**Activity**
Please list every shell command shown after a "$" prompt in the post on sqlx compile times below, in the order they appear.

**Text for analysis**
Someone on the internet…

sqlx is really nice, but you definitely take a hit to compile times

- Random people on the internet

It’s something that really resonated with me after heavily using sqlx at my old job. Even with a Ryzen 3700, cargo check times climbed from 5 to 10 to 20 seconds, and cargo sqlx prepareing off a remote database was a good excuse to take a coffee break. There’s got to be something we can do…

Before we dive into all that I’d like to have a quick aside to cover some sqlx basics. Feel free to skip if you’re already familiar with sqlx’s macros and offline builds.

Disclaimer: This whole post was done on sqlx v0.5-v0.6. Some parts are already inaccurate with v0.7, and I’m sure that trend will continue

Primer: sqlx macros 101

One of sqlx’s main selling points is that it can perform compile-time query checking against an actual database. That means that if you have some code like so

use sqlx::{Result, SqliteConnection};

struct User {
    id: i64,
    name: String,
}

async fn get_user_by_id(db: &mut SqliteConnection, id: i64) -> Result<User> {
    sqlx::query_as!(
        User,
        "SELECT id, name FROM User WHERE id = ?",
        id,
    )
    .fetch_one(db)
    .await
}

and compile with the DATABASE_URL env var set to your database URL then it will connect to the database at compile time to verify that both the query is valid, and that the Rust types match the database’s returned types. If your query is invalid, or your database types don’t match their Rust counterparts then you’ll end up with a compile-time error.

11c11
<         "SELECT id, name FROM User WHERE id = ?",
---
>         "SELECT id, name FROM User WHERE id = ? AND NOT deleted",
$ DATABASE_URL='sqlite:blog.db' cargo check
    Checking sqlx_blog v0.1.0 (/.../sqlx_blog)
error: error returned from database: (code: 1) no such column: deleted
  --> src/lib.rs:9:5
   |
9  | /     sqlx::query_as!(
10 | |         User,
11 | |         "SELECT id, name FROM User WHERE id = ? AND NOT deleted",
12 | |         id,
13 | |     )
   | |_____^
   |
   = note: this error originates in the macro ...

error: could not compile `sqlx_blog` due to previous error

Whoops. Forgot to add that column :)

Of course, requiring a database connection every time you build can be a hassle (e.g. in CI), so sqlx also provides the option to do offline builds. You just add the "offline" feature to sqlx, and now you can prepare an sqlx-data.json file that describes all of your queries using cargo-sqlx from sqlx-cli.

$ DATABASE_URL='sqlite:blog.db' cargo sqlx prepare
   Compiling sqlx_blog v0.1.0 (/.../sqlx_blog)
    Finished dev [unoptimized + debuginfo] target(s) in 0.10s
query data written to `sqlx-data.json` in the current directory; please ...

$ bat --plain sqlx-data.json
{
  "db": "SQLite",
  "{query_hash}": {
    "describe": {
      ... // A lot of information on the query
    },
    "query": "SELECT id, name FROM User WHERE id = ?"
  }
  ... // More entries for all other queries
}

Now your project can build using the information in sqlx-data.json instead of needing to connect to a live database.

Connecting to databases at compile time is the kind of proc-macro (ab)use that people usually bring up when talking about sqlx. It’s equally beautiful and horrifying 😄.

**Data for review**
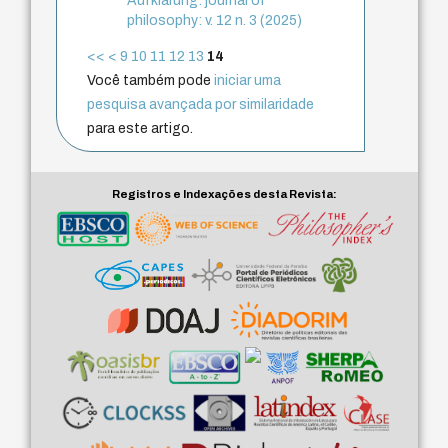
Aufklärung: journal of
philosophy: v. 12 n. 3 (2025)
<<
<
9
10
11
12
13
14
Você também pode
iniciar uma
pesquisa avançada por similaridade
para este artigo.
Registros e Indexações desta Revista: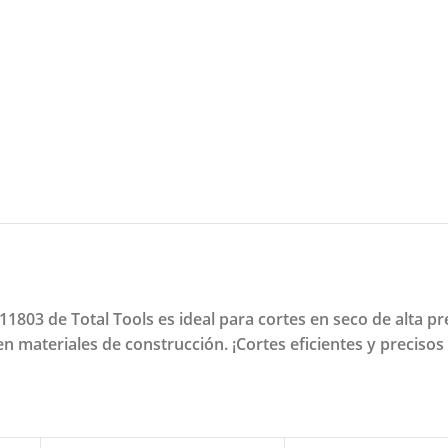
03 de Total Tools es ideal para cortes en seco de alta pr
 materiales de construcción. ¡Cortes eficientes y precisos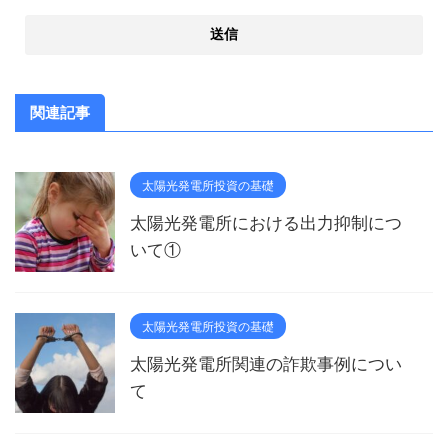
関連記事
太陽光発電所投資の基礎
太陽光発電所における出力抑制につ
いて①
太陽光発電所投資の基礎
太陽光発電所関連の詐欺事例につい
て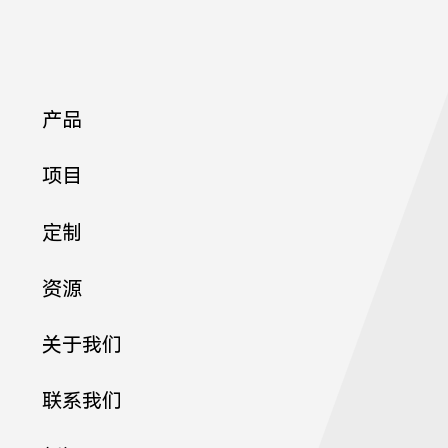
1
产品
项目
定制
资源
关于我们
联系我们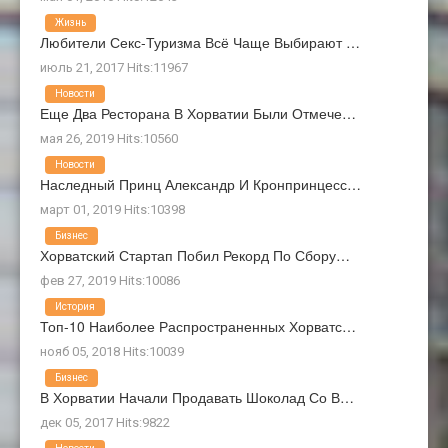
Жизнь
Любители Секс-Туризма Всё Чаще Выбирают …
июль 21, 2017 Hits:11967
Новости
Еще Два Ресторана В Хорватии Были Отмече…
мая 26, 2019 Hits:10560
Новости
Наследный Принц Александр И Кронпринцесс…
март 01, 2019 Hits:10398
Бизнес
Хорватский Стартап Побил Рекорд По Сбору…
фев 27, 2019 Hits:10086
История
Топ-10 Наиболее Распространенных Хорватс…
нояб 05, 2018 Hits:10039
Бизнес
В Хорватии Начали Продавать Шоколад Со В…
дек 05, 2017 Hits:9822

--

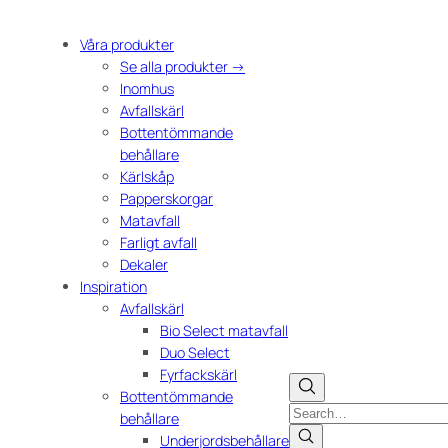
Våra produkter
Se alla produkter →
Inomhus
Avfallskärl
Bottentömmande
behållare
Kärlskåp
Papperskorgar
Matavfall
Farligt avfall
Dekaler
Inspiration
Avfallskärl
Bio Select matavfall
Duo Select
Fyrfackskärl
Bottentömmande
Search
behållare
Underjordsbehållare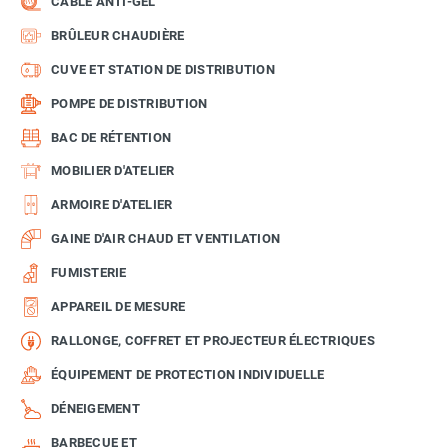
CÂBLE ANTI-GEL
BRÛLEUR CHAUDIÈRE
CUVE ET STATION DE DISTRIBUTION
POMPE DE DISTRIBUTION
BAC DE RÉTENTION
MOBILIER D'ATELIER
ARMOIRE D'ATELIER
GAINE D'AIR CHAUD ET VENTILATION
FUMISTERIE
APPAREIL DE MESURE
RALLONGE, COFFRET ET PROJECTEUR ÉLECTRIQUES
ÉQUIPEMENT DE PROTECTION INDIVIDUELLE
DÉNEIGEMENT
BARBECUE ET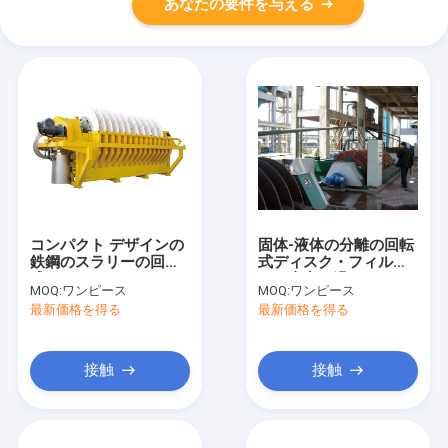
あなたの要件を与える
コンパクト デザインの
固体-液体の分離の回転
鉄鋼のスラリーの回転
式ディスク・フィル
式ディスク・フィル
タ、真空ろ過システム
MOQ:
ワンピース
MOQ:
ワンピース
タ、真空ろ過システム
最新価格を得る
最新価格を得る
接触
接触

---

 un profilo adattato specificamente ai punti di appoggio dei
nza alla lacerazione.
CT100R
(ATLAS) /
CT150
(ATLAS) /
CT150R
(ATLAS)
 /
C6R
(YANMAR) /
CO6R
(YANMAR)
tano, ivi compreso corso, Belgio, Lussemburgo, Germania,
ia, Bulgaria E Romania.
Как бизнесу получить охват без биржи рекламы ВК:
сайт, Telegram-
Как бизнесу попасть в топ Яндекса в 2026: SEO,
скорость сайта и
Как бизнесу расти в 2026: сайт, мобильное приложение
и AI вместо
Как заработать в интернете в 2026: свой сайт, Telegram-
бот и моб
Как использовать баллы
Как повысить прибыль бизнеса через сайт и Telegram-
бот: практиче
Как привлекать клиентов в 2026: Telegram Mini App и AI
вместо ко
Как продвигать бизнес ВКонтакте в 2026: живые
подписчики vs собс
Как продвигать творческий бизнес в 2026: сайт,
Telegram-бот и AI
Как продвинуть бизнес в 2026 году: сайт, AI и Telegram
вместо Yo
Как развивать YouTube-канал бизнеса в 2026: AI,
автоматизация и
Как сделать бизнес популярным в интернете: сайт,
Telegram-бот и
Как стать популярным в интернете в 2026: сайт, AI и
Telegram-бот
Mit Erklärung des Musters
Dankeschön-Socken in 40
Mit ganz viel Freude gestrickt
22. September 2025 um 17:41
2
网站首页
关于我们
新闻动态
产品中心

**Solution to this task**
1. DATABASE_URL='sqlite:blog.db' cargo check
2. DATABASE_URL='sqlite:blog.db' cargo sqlx prepare
3. bat --plain sqlx-data.json